<<<<
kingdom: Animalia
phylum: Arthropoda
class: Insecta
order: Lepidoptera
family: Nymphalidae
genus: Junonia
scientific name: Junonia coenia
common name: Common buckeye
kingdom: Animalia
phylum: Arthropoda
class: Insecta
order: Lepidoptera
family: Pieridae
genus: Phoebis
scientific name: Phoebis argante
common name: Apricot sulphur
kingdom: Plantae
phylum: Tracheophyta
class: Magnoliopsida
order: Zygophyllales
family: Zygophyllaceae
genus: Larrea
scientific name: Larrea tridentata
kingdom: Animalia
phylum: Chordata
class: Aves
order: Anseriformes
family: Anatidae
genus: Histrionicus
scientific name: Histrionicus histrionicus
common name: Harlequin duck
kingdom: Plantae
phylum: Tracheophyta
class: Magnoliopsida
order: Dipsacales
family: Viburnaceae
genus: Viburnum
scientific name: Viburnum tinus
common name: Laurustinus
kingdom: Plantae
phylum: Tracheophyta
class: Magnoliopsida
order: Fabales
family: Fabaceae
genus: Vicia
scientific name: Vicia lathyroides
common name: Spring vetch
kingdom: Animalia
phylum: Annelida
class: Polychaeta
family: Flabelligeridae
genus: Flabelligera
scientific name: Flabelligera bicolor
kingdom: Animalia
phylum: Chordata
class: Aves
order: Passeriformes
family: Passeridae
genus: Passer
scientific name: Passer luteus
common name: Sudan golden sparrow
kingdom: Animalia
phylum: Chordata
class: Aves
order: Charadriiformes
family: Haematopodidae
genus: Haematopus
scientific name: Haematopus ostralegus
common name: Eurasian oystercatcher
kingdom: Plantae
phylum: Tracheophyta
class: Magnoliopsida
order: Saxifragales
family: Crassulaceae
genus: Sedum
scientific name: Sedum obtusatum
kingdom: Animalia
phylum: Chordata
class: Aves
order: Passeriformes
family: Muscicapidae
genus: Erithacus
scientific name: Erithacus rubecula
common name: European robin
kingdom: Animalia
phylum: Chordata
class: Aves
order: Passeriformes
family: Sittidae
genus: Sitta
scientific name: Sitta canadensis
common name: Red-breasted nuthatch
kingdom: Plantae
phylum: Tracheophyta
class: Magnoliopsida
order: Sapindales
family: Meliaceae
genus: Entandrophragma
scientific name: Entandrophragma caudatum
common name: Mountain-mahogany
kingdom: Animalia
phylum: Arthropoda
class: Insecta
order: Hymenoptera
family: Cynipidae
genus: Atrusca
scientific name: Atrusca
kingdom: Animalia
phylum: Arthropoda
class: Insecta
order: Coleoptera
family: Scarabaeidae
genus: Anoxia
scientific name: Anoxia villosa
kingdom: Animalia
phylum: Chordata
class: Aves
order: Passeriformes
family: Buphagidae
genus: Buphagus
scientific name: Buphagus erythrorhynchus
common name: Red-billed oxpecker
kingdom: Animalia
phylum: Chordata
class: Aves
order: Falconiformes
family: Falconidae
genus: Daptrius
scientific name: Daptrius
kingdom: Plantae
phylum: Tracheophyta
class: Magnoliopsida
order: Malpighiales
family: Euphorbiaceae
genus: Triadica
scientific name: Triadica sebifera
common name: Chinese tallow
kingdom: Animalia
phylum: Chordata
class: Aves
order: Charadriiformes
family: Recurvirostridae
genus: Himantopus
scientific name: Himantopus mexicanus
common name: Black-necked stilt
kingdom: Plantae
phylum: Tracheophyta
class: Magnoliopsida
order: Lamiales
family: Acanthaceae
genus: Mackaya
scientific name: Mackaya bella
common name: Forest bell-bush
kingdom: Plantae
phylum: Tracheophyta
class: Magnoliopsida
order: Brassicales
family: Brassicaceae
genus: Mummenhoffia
>>>>
> [Exercise description]: Reproduce the entire listing above line for line, with nothing added, dropped, or altered.

> [Problem solution]:
kingdom: Animalia
phylum: Arthropoda
class: Insecta
order: Lepidoptera
family: Nymphalidae
genus: Junonia
scientific name: Junonia coenia
common name: Common buckeye
kingdom: Animalia
phylum: Arthropoda
class: Insecta
order: Lepidoptera
family: Pieridae
genus: Phoebis
scientific name: Phoebis argante
common name: Apricot sulphur
kingdom: Plantae
phylum: Tracheophyta
class: Magnoliopsida
order: Zygophyllales
family: Zygophyllaceae
genus: Larrea
scientific name: Larrea tridentata
kingdom: Animalia
phylum: Chordata
class: Aves
order: Anseriformes
family: Anatidae
genus: Histrionicus
scientific name: Histrionicus histrionicus
common name: Harlequin duck
kingdom: Plantae
phylum: Tracheophyta
class: Magnoliopsida
order: Dipsacales
family: Viburnaceae
genus: Viburnum
scientific name: Viburnum tinus
common name: Laurustinus
kingdom: Plantae
phylum: Tracheophyta
class: Magnoliopsida
order: Fabales
family: Fabaceae
genus: Vicia
scientific name: Vicia lathyroides
common name: Spring vetch
kingdom: Animalia
phylum: Annelida
class: Polychaeta
family: Flabelligeridae
genus: Flabelligera
scientific name: Flabelligera bicolor
kingdom: Animalia
phylum: Chordata
class: Aves
order: Passeriformes
family: Passeridae
genus: Passer
scientific name: Passer luteus
common name: Sudan golden sparrow
kingdom: Animalia
phylum: Chordata
class: Aves
order: Charadriiformes
family: Haematopodidae
genus: Haematopus
scientific name: Haematopus ostralegus
common name: Eurasian oystercatcher
kingdom: Plantae
phylum: Tracheophyta
class: Magnoliopsida
order: Saxifragales
family: Crassulaceae
genus: Sedum
scientific name: Sedum obtusatum
kingdom: Animalia
phylum: Chordata
class: Aves
order: Passeriformes
family: Muscicapidae
genus: Erithacus
scientific name: Erithacus rubecula
common name: European robin
kingdom: Animalia
phylum: Chordata
class: Aves
order: Passeriformes
family: Sittidae
genus: Sitta
scientific name: Sitta canadensis
common name: Red-breasted nuthatch
kingdom: Plantae
phylum: Tracheophyta
class: Magnoliopsida
order: Sapindales
family: Meliaceae
genus: Entandrophragma
scientific name: Entandrophragma caudatum
common name: Mountain-mahogany
kingdom: Animalia
phylum: Arthropoda
class: Insecta
order: Hymenoptera
family: Cynipidae
genus: Atrusca
scientific name: Atrusca
kingdom: Animalia
phylum: Arthropoda
class: Insecta
order: Coleoptera
family: Scarabaeidae
genus: Anoxia
scientific name: Anoxia villosa
kingdom: Animalia
phylum: Chordata
class: Aves
order: Passeriformes
family: Buphagidae
genus: Buphagus
scientific name: Buphagus erythrorhynchus
common name: Red-billed oxpecker
kingdom: Animalia
phylum: Chordata
class: Aves
order: Falconiformes
family: Falconidae
genus: Daptrius
scientific name: Daptrius
kingdom: Plantae
phylum: Tracheophyta
class: Magnoliopsida
order: Malpighiales
family: Euphorbiaceae
genus: Triadica
scientific name: Triadica sebifera
common name: Chinese tallow
kingdom: Animalia
phylum: Chordata
class: Aves
order: Charadriiformes
family: Recurvirostridae
genus: Himantopus
scientific name: Himantopus mexicanus
common name: Black-necked stilt
kingdom: Plantae
phylum: Tracheophyta
class: Magnoliopsida
order: Lamiales
family: Acanthaceae
genus: Mackaya
scientific name: Mackaya bella
common name: Forest bell-bush
kingdom: Plantae
phylum: Tracheophyta
class: Magnoliopsida
order: Brassicales
family: Brassicaceae
genus: Mummenhoffia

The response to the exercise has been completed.